Dataset extract:
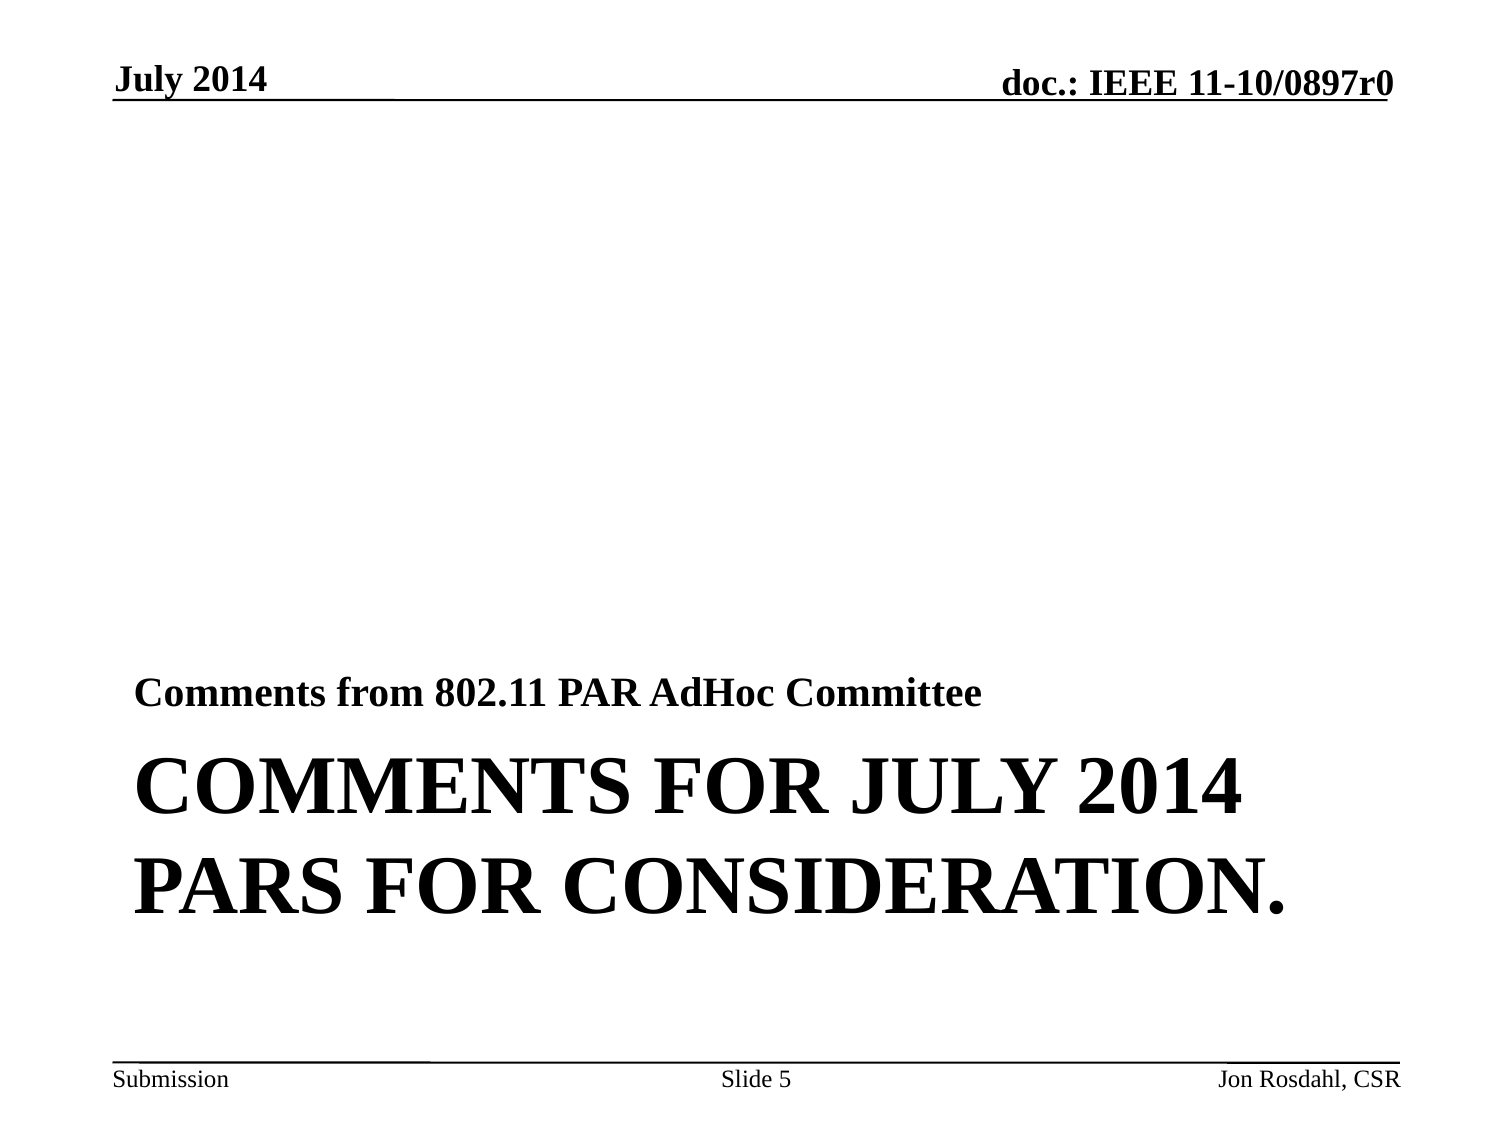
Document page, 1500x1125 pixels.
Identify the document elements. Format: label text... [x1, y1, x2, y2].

list Comments from 802.11 PAR AdHoc Committee [118, 476, 1394, 724]
title Comments for July 2014 PARS for consideration. [118, 724, 1394, 947]
slide_number Slide 5 [712, 1061, 800, 1123]
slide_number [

Exercise:
Return the records exactly. Don't carry the pictures over.

Answer to this exercise:
Document page, 1500x1125 pixels.
Identify the document elements. Format: label text... [x1, y1, x2, y2].

list Comments from 802.11 PAR AdHoc Committee [118, 476, 1394, 724]
title Comments for July 2014 PARS for consideration. [118, 724, 1394, 947]
slide_number Slide 5 [712, 1061, 800, 1123]
slide_number [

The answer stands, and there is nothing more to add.